Mais revenons à Soignies, où l'exploitation de la pierre bleue n'a démarré que plus tard et sans doute pas avant la deuxième moitié du XVIIe siècle. La date de 1668 est citée comme étant celle du premier contrat certain pour l'exploitation d'une carrière par Grégoire Wincqz, né 40 ans plus tard (!) comme l'écrit J.L. Van Belle. En réalité, Wincqz s'établit maître de carrière vers 1720 à Soignies, (ce qui n'enlève rien à l'ancienneté de la société Gauthier-Wincqz). En 1766, il y avait sept carrières et neuf fours à chaux en activité reportés sur carte par le Comte de Ferraris et dont la localisation correspond au site naturel d'exploitation des carrières Gauthier-Wincqz.

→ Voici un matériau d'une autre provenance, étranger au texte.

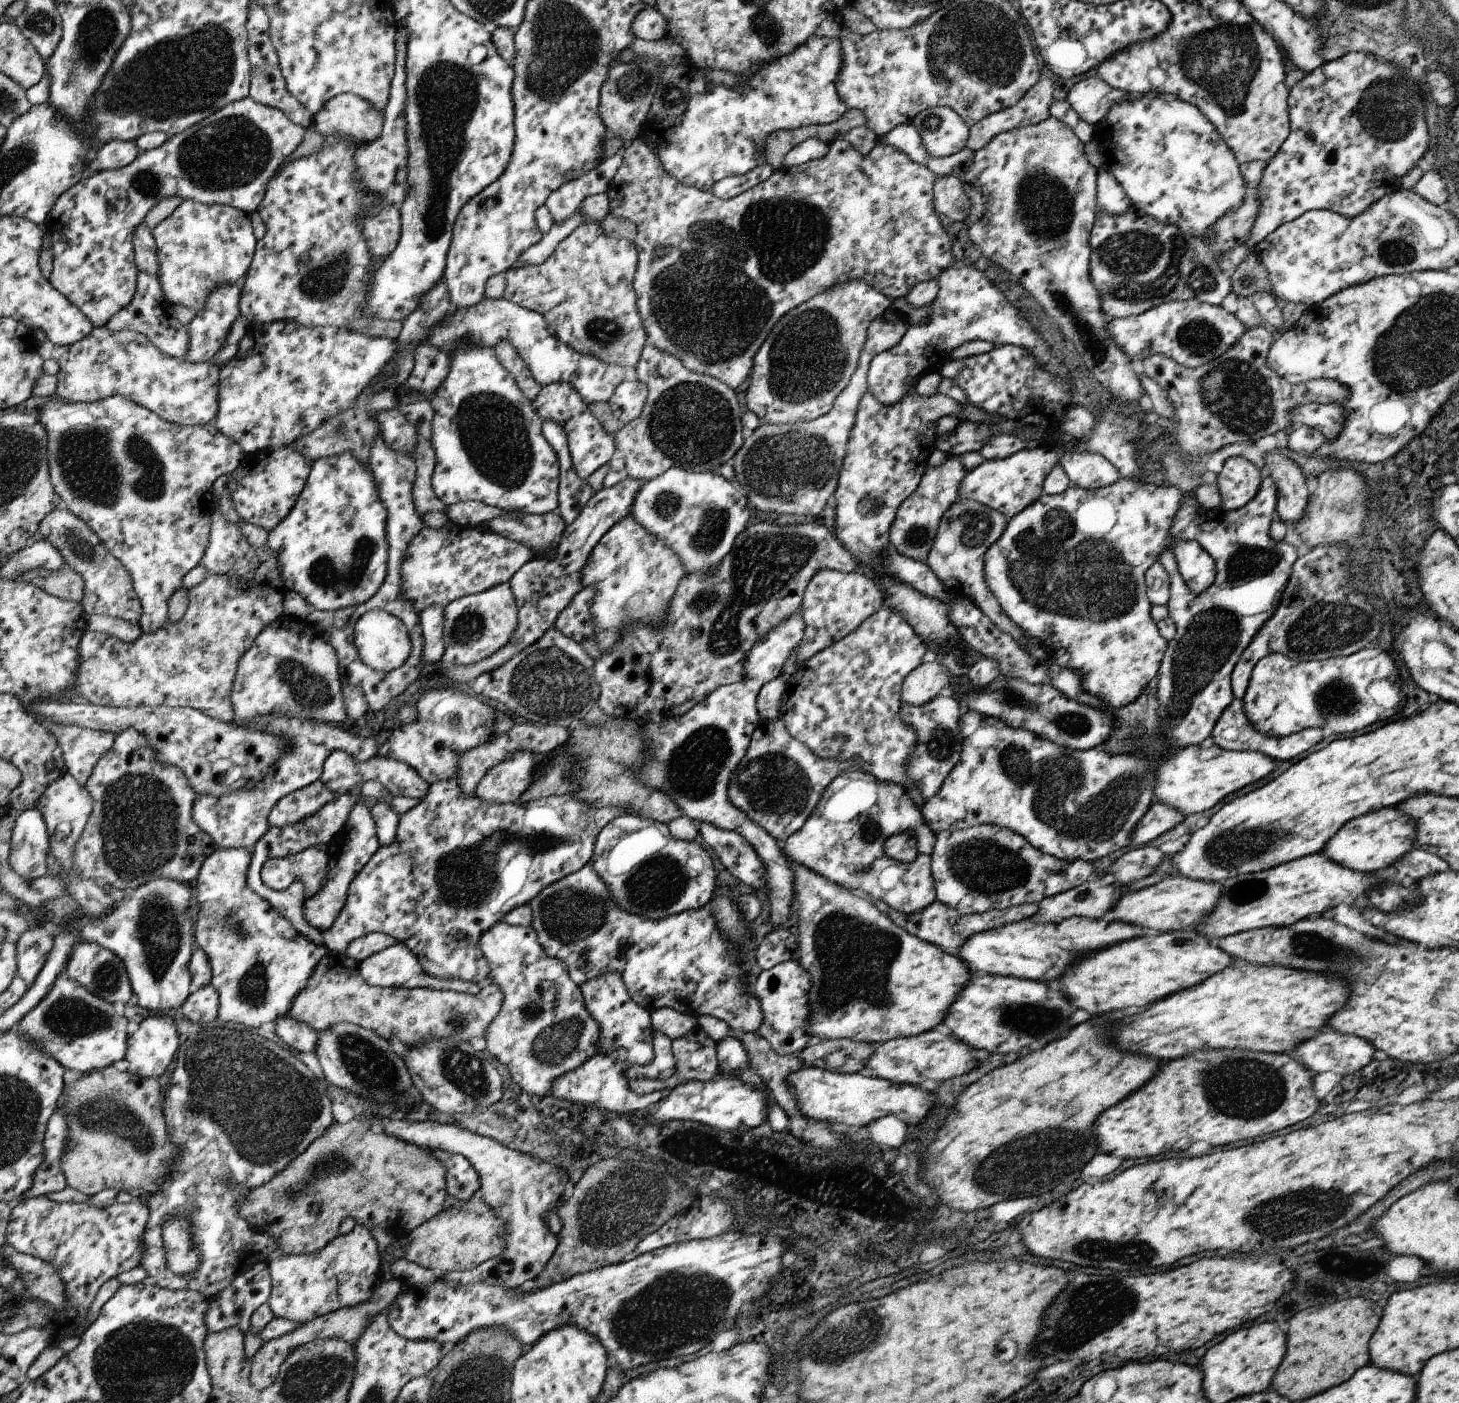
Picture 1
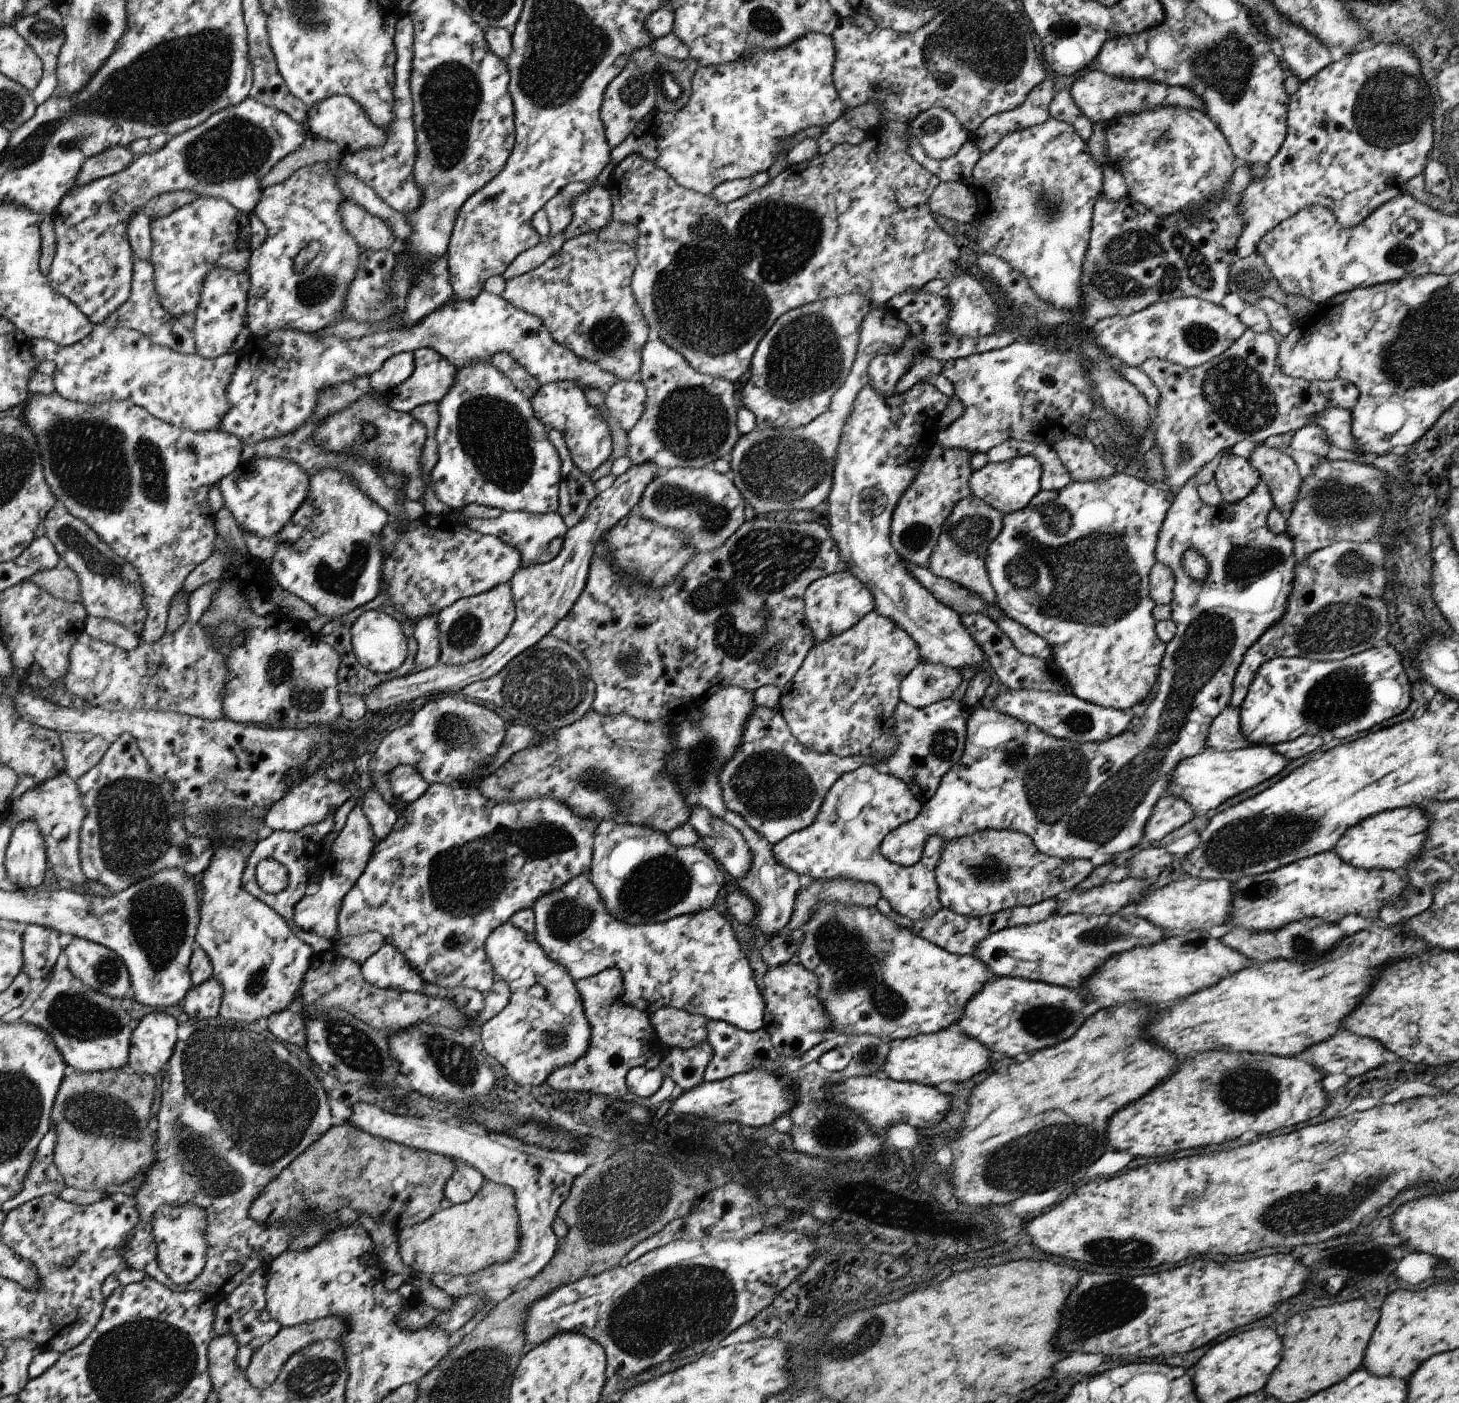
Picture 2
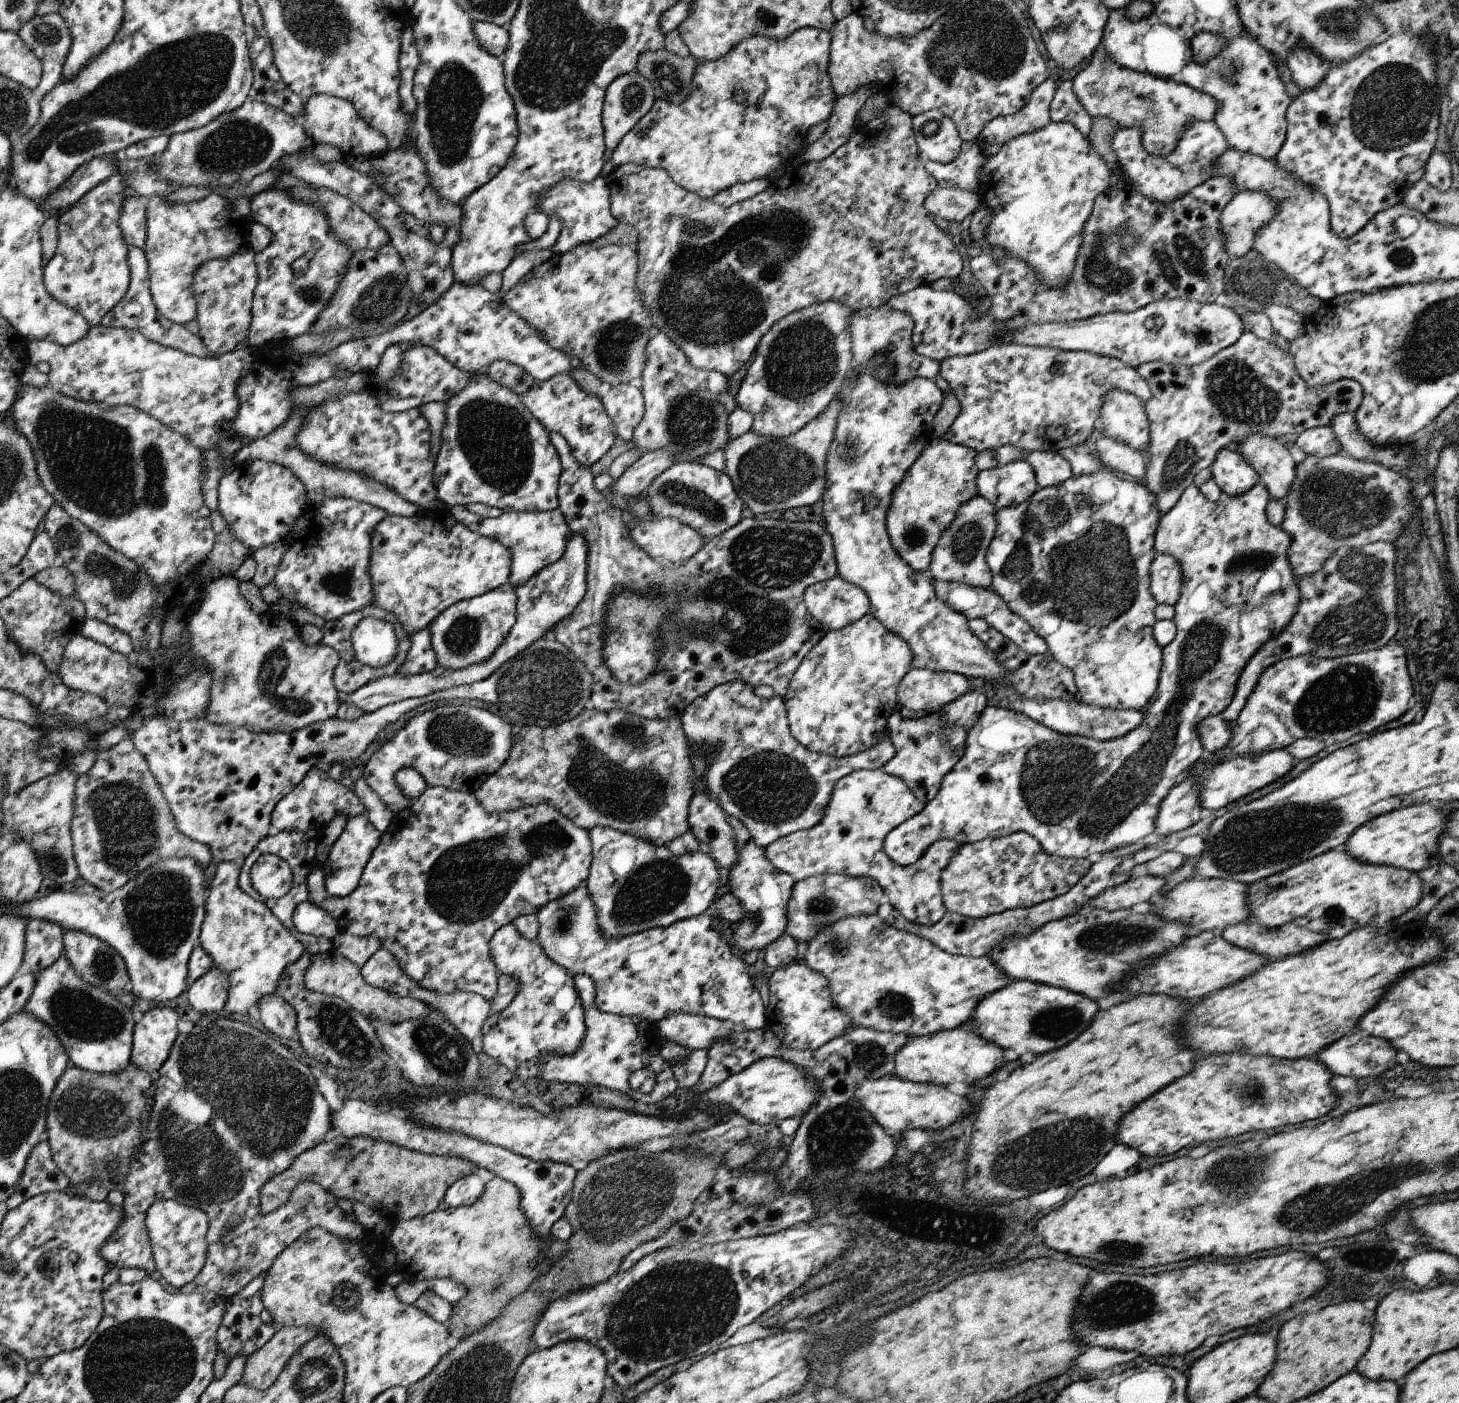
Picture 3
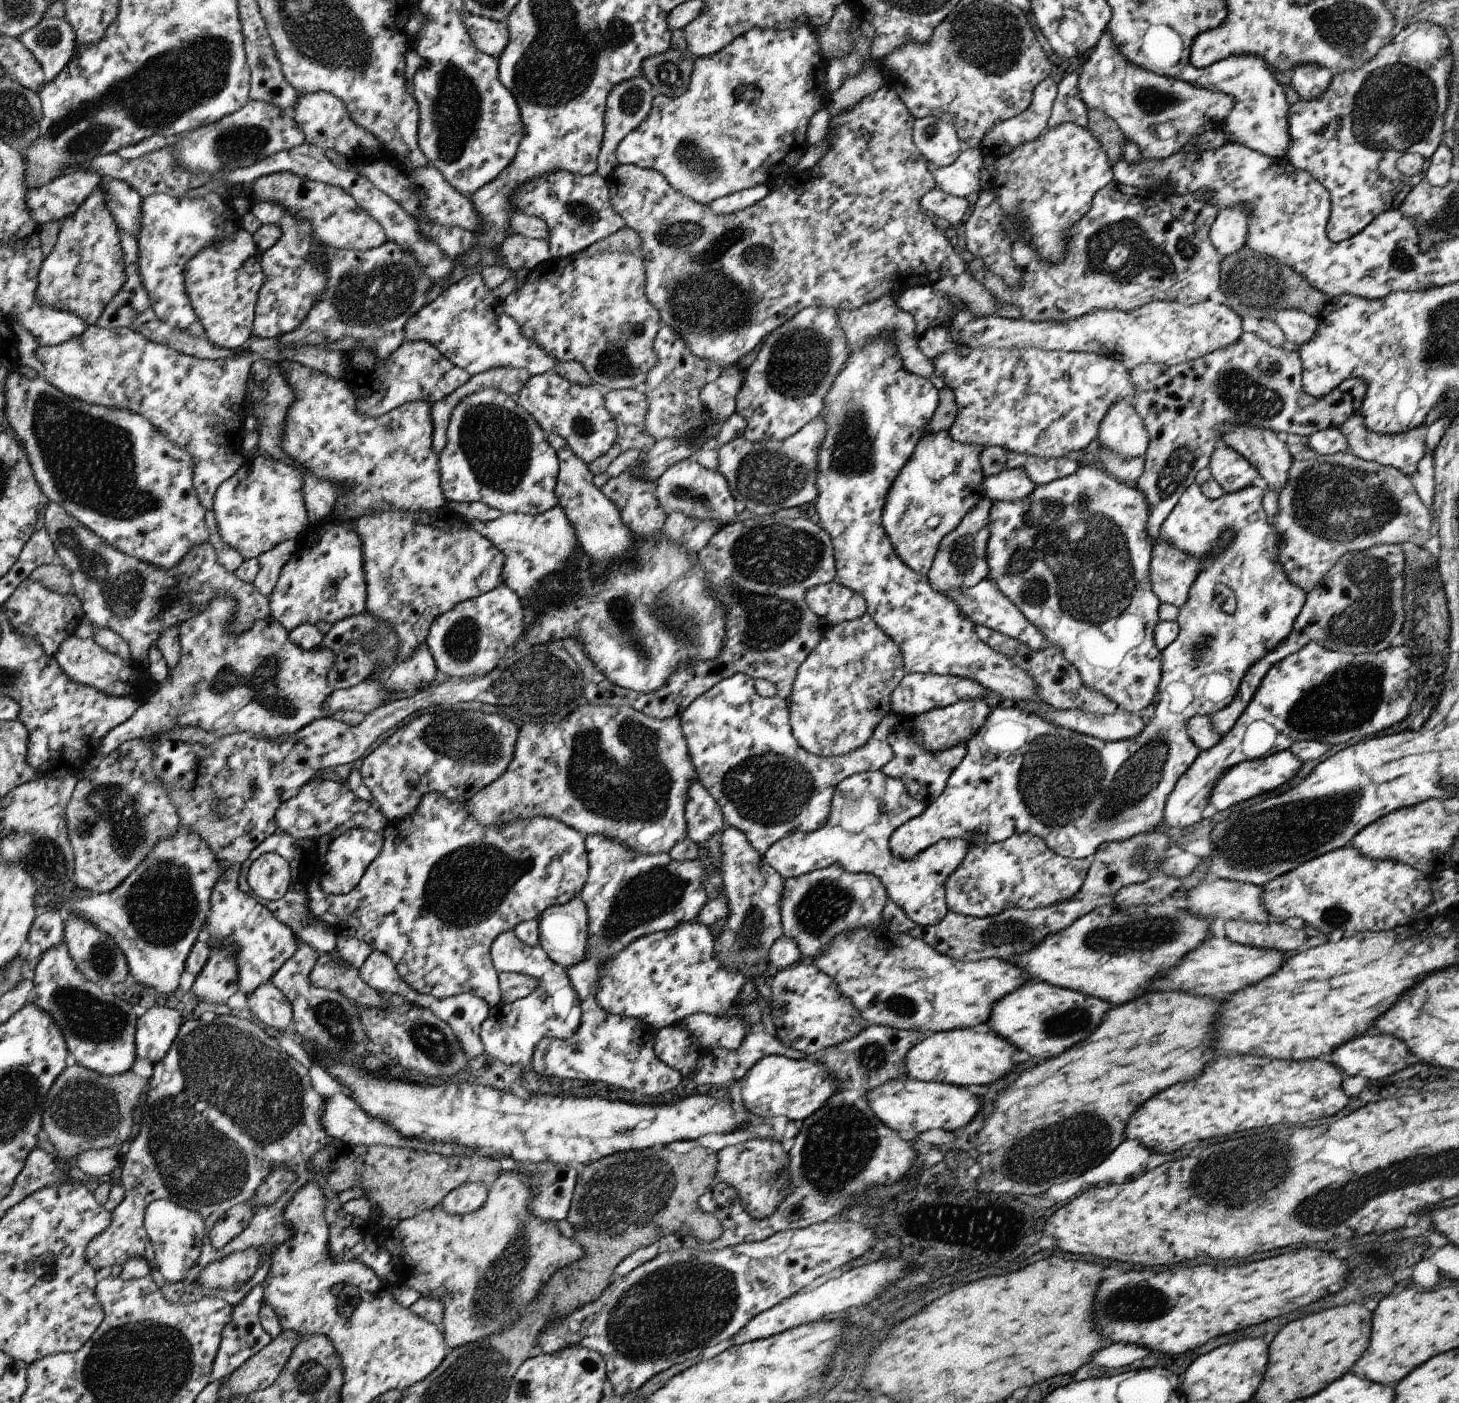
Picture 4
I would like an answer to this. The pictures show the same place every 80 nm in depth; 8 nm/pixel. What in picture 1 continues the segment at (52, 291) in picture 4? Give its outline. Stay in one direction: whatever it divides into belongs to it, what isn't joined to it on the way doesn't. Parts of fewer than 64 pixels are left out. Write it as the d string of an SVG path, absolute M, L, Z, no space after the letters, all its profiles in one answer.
M242 98L216 110L197 125L168 137L160 147L139 152L135 160L123 168L82 177L54 202L54 208L44 222L52 252L52 269L47 276L50 285L74 303L90 319L93 328L105 326L134 296L136 264L133 264L134 248L129 248L129 236L134 234L153 204L161 198L179 196L198 203L232 206L249 215L261 204L266 186L278 166L299 146L304 129L291 122L283 111L256 103L252 98Z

En 1812, cent soixante personnes taillent le petit granit dans les carrières de Soignies ou en calcinent les déchets dans trois fours à chaux ; à la même époque, à Ecaussinnes et à Feluy, il y avait plus de 300 personnes actives dans ce secteur. Dès 1833, on ne recense plus à Soignies que quatre carrières pour pierre de taille et fabrication de la chaux. En 184 1, cinq entreprises sont actives à Soignies et emploient 500 ouvriers, alors que pendant ce temps 1 200 ouvriers travaillent dans les huit carrières écaussinnoises. Le nombre d'ouvriers employés dans les carrières hennuyères va doubler entre 1853 et 1910 et atteindra le chiffre impressionnant de seize mille ouvriers au tournant de ce siècle.

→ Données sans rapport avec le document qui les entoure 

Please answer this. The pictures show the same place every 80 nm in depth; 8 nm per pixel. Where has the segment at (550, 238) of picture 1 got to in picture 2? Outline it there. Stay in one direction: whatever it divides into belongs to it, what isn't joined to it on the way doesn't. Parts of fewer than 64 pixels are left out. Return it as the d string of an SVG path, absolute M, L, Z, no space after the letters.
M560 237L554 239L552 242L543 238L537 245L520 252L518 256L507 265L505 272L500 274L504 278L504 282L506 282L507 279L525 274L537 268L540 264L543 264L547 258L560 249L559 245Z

Le problème du démarrage tardif de l'industrie extractive à Soignies n'est pas résolu pour l'instant. Il pourrait s'agir, comme le suggère G. Bavay, d'un problème d'exhaure, mais cela devrait être identique dans les autres vallées ; il pourrait aussi s'agir d'un problème de compacité de matériaux, les terrasses et délits étant plus nombreux ailleurs, et par conséquent, la roche plus facile à mettre en œuvre. De plus, Soignies n'est traversé par aucune voie navigable comme l'est Tournai, Namur, Dinant, ou Maffle (depuis 1700). Le calcaire de Meuse était donc, via la Sambre, largement utilisé dans des constructions hennuyères. Il faudra attendre la réalisation, au début du XVIIIe siècle, de la grande chaussée reliant Mons à Bruxelles et la convergence à Soignies de grandes routes vers cet axe pour voir l'industrie de la pierre prendre réellement son envol.

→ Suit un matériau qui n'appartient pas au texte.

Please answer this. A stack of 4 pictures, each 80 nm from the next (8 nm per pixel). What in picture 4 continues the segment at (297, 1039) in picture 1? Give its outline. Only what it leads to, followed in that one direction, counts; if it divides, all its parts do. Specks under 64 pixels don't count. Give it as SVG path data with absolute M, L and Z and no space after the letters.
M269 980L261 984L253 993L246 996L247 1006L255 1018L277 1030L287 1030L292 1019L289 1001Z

Un autre événement marquant, comme l'a d'ailleurs déjà souligné G. Bavay, est l'arrivée du chemin de fer (1841) qui permit à Soignies de prendre une longueur d'avance sur les villes concurrentes. Un débouché important va donc s'ouvrir pour les pierres nombreuses et volumineuses. P.J. Wincqz va jusqu'à exposer à l'Exposition Universelle de Paris en 1855 une tranche ouvrée de 8 m de long, 2,53 m de large et épaisse de 18 cm. Cette pierre emblématique d'un poids de 10 000 kg est toujours visible sur la façade des anciens bâtiments des carrières Gauthier-Wincqz. Les carrières vont se raccorder au chemin de fer et le rail va entrer jusque dans les exploitations.

Par ailleurs, l'introduction de la machine à vapeur va résoudre les problèmes d'exhaure et faciliter l'extraction, le sciage et le levage des matériaux. Dans le dernier quart du siècle passé, l'usage de l'électricité et des moteurs à explosion va se généraliser. D'autres progrès technologiques vont suivre: le fil hélicoïdal, inventé par un ingénieur belge nommé Paulin Gray, les marteaux pneumatiques et les différents moyens de transport.

Dans les années 50, le sciage par lame diamantée remplace la lame d'acier et le sable pour la découpe des blocs. Un bloc scié précédemment en une semaine, le sera en 5 ou 6 heures à partir de ce moment. Plus récemment, le fil diamanté est introduit dans la carrière. Ce dernier est capable de scier en carrière des tranches de pierres sonégiennes au rythme de 4,5 à 5 ml / l'heure.